Today is Election Day here in the U.S.A.
Today is the day that each adult American citizen has the duty to exercise his or her right to VOTE -- to choose the people who will be governing the country, the state, the county, and even the town in which he or she lives. It's the day each of us gets to have a say in who writes our laws, who runs our courthouses, who audits our county books. It's the day each of us gets to choose (in some states anyway) whether to keep the judges who have been making decisions about our fellow citizen's lives for the past four years, or to select new ones. If you've not done it already, get out there and vote!
Today is also the day that our local community tests its early warning system in case of disaster. They test all of the tornado warning sirens. I wonder if one ought to read any ominous portents into the fact that for some folks, the warning sirens will be going off as they enter or leave their polling places. Here's hoping not.
This year, there has been a lot of "early voting". While I admit that early voting seems weird to me, and that I have paranoid concerns about how the results of early voting will affect the reporting over the course of this day as to who has won or lost which precinct, and how that may affect "on time" voting, over all I suspect that all this early voting will actually mean that more people will be voting at all.
This year, there also seem to be more polling places. The place I used to vote at is still there, doing business as usual, but another has opened closer to me. Oddly, at least for people with warped brains like mine, at least half of our local polling places are in churches (other communities seem to use schools, civic centers, union halls, VFW's and the like). While I applaud the community service that the churches are doing, it still seems weird to vote in a church when our constitution provides for a separation of church and state.
I'm a big fan of voting. More than that. I think it's not only our right as American Citizens (or frankly, as citizens of any country where voting is possible), to vote -- it's our duty. We must participate in our communities, and in the governance of our communities, cities, counties, states and our country. Even if you're voting against my preferred candidate, I'd rather you voted than sat home grumbling.
So, this morning, I voted. On time. On THE day. I kind of like that.

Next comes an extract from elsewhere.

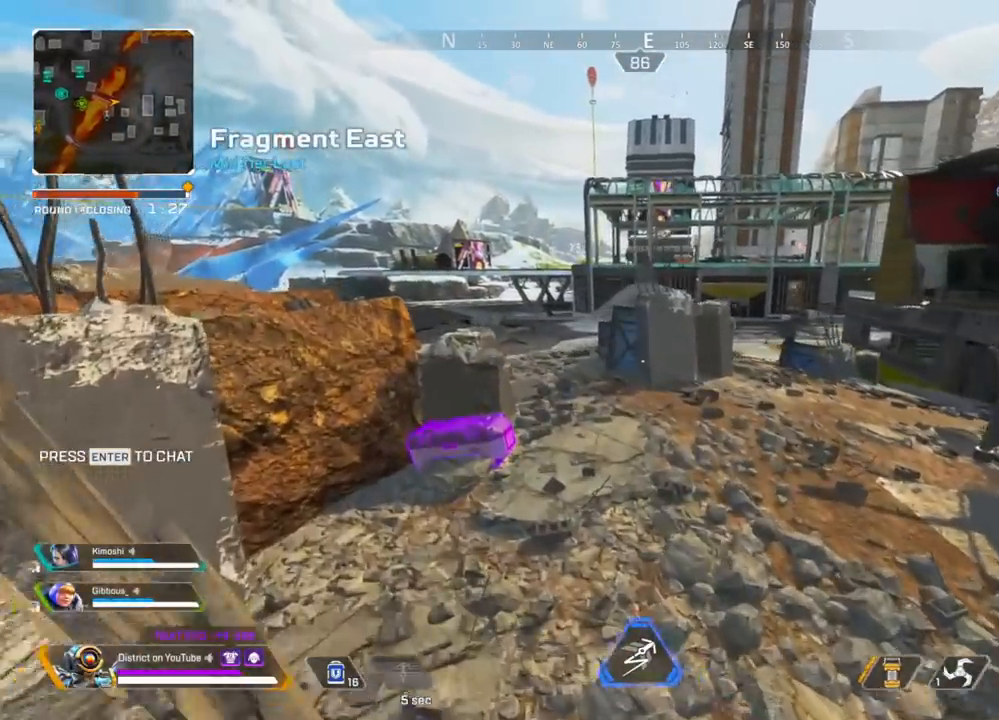
{"buttons": ["X"], "left_stick": "up-left", "right_stick": "center", "events": [[283, "X", "down"], [317, "R3", "down"], [383, "R3", "up"]]}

And this morning, I thanked the half dozen or so people sitting there at the polling place for their service to our community. If you've not yet voted, please be sure to thank those folks when you go in. They get there at some ungodly hour of the morning (like 5:00 a.m.), and stay all day. They're not done until the last vote has been cast, the doors have been closed, and ALL the votes have been tabulated. Even with our wondrous modern technology, this means that they may not go home until our clock's tell us it's tomorrow. (Not only that, but they worked yesterday to prepare, and will be working again tomorrow).
Best of all.... TODAY is the last day we'll have to listen to (or watch) those appalling negative ads! I'd like to start a letter writing campaign - tell both parties that we find those ads offensive, not informative, and that fear mongering is not the way to encourage responsible voting!